—Mais, monsieur Gounod, pourquoi n'écrivez-vous pas un opéra?
—Eh! madame, répondis-je, je ne demanderais pas mieux; mais je n'ai pas de poème.
—Comment? vous ne connaissez personne qui puisse vous en faire un?
—Qui le puisse, mon Dieu, peut-être; mais qui le veuille, c'est autre chose!... Je connais, ou plutôt j'ai connu jadis, dans mon enfance, Émile Augier, avec qui j'ai joué au cerceau dans le Luxembourg; mais depuis, Augier est devenu célèbre; moi, je n'ai pas de crédit, et le camarade d'enfance ne se souciera sans doute guère de refaire une partie autrement risquée qu'un tour de cerceau!
—Eh bien, me dit madame Viardot, allez trouver Augier, et dites-lui que je me charge de chanter le principal rôle de votre opéra s'il veut vous en écrire le poème!
On devine si je me le fis dire deux fois. Je courus chez Augier, qui accueillit ma proposition à bras ouverts.
—Madame Viardot! s'écria-t-il, comment donc! mais tout de suite!...
C'était Nestor Roqueplan qui se trouvait alors à la direction de l'Opéra. Sur la recommandation de madame Viardot, il consentait bien à m'abandonner une partie du spectacle, mais non la soirée entière. Il fallait donc trouver un sujet qui réunît trois conditions essentielles: 1º être court; 2º être sérieux; 3º offrir un rôle de femme comme figure principale. Nous nous décidâmes pour Sapho. L'ouvrage ne pouvait être mis à l'étude que l'année suivante; d'autre part, Augier avait à terminer une grande pièce dont il s'occupait en ce moment: c'était, je crois, Diane pour mademoiselle Rachel.
Enfin, je tenais une promesse et j'attendis à la fois avec impatience et tranquillité.
Un événement douloureux vint frapper notre famille au moment où j'allais me mettre au travail.

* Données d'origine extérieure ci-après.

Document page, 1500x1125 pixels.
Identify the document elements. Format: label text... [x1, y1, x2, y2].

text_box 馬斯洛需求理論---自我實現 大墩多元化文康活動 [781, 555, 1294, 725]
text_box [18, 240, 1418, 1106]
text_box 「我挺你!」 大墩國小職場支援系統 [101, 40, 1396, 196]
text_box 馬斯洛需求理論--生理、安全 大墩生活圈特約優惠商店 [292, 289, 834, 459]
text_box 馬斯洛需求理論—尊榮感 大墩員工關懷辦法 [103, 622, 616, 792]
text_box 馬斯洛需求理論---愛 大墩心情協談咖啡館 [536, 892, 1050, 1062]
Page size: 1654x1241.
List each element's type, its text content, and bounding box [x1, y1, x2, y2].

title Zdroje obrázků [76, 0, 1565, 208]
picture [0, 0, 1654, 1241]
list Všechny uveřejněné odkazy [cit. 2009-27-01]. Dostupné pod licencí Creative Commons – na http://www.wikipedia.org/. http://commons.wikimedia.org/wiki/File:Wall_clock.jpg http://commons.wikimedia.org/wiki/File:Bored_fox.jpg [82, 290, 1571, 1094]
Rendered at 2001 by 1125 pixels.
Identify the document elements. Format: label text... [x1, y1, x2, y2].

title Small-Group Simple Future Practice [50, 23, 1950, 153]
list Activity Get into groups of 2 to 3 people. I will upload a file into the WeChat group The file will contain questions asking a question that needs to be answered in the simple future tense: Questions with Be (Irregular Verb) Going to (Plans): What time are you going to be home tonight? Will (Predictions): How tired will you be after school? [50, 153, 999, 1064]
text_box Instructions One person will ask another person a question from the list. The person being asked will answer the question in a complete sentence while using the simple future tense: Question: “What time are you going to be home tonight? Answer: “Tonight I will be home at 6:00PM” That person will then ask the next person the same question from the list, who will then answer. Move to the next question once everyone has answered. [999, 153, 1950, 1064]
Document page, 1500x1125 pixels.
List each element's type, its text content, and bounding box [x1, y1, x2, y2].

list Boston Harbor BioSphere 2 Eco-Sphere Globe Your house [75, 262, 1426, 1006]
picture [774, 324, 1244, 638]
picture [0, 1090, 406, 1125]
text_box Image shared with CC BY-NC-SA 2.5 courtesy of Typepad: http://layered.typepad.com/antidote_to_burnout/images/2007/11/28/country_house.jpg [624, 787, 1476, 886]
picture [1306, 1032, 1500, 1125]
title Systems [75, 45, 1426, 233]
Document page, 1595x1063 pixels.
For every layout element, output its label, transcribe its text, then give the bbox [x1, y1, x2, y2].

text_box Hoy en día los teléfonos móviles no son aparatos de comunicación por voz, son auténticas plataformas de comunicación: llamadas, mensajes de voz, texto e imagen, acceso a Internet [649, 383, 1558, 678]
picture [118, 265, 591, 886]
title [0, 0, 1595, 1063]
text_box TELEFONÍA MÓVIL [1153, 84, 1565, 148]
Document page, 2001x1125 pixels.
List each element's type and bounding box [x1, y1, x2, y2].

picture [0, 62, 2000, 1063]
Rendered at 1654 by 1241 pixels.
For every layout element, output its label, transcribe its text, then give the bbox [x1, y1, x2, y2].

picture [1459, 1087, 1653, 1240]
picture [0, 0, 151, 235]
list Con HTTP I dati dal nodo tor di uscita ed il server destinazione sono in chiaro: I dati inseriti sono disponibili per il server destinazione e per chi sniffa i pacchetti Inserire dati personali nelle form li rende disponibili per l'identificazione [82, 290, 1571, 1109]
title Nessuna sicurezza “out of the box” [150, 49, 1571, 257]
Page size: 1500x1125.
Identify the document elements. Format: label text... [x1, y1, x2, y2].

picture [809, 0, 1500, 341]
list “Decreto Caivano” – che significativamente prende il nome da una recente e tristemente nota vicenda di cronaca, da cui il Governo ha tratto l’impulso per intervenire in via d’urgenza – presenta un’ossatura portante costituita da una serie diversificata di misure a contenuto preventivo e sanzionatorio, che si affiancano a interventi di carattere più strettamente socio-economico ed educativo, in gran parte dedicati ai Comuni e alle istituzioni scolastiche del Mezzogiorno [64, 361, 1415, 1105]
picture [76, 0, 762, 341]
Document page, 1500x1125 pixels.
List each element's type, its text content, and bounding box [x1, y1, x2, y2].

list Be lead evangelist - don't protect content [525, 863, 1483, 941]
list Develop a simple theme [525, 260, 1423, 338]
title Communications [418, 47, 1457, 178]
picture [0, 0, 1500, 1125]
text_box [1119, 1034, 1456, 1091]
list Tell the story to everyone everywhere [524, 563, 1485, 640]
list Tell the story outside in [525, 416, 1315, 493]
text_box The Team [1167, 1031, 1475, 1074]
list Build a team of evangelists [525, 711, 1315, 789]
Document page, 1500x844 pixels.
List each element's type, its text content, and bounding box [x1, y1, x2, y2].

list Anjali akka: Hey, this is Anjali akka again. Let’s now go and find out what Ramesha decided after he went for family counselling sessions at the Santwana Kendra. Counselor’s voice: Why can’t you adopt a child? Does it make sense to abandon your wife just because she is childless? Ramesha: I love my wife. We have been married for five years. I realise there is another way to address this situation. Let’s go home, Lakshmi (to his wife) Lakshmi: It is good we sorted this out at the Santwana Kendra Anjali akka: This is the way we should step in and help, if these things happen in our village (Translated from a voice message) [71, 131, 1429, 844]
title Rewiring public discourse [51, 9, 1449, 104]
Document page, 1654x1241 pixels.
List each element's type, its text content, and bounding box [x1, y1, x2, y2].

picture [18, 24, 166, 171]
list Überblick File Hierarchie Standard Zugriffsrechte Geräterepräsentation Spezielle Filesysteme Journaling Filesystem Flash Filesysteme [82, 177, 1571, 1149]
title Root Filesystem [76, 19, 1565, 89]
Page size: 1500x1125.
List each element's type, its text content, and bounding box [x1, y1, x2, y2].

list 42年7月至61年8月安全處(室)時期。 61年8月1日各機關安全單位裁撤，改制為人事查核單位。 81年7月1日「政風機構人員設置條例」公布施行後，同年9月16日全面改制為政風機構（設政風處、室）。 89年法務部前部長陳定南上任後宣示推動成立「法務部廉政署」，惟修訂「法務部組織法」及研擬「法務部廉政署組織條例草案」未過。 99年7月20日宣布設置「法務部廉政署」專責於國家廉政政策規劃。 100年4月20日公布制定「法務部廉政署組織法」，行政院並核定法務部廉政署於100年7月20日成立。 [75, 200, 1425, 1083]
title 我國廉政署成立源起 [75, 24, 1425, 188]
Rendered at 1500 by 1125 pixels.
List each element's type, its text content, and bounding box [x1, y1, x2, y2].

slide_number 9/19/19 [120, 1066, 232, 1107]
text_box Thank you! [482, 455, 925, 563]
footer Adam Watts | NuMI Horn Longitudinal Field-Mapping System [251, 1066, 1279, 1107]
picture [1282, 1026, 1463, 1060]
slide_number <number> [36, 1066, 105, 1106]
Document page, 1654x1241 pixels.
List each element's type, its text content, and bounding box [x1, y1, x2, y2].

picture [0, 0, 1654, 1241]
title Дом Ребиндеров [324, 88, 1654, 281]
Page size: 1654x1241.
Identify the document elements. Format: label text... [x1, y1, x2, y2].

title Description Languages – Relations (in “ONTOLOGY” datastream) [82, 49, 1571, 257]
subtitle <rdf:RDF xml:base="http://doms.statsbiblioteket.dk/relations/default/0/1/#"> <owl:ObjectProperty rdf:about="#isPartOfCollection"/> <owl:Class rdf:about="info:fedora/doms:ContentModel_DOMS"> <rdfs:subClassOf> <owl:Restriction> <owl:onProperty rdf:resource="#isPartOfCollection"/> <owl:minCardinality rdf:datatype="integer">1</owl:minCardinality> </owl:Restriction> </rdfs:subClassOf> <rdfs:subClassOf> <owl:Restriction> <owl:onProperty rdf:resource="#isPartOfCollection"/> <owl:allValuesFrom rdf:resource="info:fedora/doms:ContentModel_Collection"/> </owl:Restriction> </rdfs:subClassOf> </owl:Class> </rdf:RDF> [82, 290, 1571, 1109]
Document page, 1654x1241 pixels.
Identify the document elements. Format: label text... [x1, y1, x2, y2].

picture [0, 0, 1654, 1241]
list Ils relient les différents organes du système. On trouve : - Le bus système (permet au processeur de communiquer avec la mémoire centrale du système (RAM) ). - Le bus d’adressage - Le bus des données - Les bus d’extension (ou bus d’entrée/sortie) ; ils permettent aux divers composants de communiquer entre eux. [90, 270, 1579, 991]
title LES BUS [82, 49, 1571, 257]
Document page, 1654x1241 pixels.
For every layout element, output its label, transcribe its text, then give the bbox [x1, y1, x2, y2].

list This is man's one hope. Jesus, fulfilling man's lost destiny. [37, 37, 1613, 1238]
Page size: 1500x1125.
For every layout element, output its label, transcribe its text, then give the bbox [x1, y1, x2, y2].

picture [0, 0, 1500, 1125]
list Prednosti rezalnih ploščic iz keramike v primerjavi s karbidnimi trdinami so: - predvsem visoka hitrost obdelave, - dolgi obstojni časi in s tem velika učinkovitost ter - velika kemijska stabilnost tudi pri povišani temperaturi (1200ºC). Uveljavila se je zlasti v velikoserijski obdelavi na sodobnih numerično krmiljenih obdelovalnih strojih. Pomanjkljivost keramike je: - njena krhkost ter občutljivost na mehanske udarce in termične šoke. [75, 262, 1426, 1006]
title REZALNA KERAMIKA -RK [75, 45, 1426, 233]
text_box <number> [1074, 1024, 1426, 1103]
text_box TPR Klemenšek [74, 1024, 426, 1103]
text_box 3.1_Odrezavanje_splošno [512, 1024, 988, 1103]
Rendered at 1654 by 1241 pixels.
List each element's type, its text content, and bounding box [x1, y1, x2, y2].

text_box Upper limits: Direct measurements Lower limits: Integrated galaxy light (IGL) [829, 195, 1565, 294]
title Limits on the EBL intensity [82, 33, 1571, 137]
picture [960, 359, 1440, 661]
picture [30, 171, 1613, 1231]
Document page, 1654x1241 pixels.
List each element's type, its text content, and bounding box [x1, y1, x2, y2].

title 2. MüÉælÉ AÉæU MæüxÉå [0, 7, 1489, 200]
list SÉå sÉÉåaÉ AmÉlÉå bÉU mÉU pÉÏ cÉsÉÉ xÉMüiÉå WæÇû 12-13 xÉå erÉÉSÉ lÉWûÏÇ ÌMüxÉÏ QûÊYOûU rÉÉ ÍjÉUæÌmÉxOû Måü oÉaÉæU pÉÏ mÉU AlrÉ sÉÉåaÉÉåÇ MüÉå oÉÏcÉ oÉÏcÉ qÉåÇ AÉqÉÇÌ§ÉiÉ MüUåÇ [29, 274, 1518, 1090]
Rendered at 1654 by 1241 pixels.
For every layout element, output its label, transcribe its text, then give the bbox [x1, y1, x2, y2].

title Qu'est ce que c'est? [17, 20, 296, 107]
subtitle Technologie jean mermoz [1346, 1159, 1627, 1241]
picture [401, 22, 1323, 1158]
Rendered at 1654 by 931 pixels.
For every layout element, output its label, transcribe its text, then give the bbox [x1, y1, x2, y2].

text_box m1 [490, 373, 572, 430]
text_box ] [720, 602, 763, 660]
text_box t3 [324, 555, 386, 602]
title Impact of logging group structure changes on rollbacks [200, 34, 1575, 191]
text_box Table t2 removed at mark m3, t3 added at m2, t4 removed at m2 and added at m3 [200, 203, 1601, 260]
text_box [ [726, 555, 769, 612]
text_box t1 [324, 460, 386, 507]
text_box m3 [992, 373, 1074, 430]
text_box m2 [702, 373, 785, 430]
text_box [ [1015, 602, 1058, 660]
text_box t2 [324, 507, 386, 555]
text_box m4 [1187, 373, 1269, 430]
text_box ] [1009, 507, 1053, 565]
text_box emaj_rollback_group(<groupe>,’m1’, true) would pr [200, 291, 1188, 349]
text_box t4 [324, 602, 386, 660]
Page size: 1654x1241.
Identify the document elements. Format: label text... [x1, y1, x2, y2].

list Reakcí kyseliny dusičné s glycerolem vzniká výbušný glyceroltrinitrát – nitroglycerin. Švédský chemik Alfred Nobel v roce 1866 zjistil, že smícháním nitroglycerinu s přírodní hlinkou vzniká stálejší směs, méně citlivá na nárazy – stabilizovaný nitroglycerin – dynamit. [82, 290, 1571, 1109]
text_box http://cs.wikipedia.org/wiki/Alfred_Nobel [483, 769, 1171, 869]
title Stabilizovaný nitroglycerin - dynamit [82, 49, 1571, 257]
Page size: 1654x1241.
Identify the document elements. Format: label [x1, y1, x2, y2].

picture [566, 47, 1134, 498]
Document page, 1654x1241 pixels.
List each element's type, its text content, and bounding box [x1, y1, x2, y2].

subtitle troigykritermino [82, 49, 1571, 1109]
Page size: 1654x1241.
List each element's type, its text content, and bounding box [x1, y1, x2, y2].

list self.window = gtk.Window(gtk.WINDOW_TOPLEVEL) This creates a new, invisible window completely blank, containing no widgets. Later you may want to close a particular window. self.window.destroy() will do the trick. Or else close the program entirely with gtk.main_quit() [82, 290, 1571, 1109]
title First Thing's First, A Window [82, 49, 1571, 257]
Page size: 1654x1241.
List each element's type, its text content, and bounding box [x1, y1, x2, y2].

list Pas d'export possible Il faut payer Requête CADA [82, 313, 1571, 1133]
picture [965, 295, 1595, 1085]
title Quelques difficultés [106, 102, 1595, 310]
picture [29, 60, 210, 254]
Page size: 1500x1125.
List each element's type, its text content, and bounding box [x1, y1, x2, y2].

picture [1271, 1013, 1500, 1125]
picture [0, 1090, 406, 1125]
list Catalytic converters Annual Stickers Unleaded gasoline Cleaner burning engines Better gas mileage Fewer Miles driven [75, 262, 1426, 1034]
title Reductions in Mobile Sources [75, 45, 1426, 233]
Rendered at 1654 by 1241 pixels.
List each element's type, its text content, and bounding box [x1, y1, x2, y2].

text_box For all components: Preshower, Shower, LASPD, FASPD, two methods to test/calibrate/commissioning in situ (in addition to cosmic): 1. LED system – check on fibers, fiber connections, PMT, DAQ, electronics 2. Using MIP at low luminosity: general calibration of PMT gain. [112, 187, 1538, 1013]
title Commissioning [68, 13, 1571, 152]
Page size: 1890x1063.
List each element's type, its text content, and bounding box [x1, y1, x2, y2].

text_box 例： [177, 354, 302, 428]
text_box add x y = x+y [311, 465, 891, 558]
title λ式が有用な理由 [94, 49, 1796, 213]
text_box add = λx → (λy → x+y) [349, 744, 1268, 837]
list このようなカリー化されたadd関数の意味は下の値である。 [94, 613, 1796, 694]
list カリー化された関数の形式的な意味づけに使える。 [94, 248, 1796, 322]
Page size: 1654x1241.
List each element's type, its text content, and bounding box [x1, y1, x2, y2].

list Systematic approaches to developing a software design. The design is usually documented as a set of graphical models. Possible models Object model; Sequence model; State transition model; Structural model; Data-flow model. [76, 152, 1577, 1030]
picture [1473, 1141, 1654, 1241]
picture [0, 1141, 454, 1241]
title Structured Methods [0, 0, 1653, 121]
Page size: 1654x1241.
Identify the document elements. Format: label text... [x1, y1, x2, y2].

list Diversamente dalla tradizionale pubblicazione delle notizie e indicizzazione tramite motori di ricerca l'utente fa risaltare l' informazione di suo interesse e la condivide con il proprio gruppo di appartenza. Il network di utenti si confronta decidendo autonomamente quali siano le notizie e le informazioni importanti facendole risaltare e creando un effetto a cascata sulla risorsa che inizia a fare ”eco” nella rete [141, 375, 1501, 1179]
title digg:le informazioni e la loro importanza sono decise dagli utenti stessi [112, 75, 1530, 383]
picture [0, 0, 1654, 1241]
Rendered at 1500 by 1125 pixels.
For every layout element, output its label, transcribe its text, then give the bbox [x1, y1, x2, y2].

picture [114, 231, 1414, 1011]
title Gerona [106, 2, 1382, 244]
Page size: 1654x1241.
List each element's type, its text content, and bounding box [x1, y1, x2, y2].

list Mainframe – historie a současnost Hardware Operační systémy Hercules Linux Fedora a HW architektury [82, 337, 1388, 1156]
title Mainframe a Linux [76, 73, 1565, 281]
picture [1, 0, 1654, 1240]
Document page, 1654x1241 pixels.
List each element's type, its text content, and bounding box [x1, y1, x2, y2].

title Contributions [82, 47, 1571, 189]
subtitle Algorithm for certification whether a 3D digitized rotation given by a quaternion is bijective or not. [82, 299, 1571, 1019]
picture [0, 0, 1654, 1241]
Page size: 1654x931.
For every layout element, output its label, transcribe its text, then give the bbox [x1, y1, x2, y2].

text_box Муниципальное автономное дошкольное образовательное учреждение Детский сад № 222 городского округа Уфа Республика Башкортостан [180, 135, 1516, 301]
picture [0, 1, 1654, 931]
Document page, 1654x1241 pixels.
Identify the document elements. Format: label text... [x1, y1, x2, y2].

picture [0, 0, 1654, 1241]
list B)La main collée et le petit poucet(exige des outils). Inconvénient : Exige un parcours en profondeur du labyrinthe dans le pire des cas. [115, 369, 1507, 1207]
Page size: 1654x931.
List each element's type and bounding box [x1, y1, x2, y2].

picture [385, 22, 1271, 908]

C'était au mois d'avril 1850. Augier venait d'achever le poème de Sapho, lorsque mon frère tomba malade, le 2 avril. Le 3, je signais chez Roqueplan le traité par lequel je prenais l'engagement de lui livrer la partition de Sapho le 30 septembre au plus tard. J'avais six mois pour composer et écrire une œuvre en trois actes, mon début au théâtre. Dans la nuit du 6 avril, mon frère rendait le dernier soupir. C'était un coup affreux pour ma vieille mère et pour nous tous!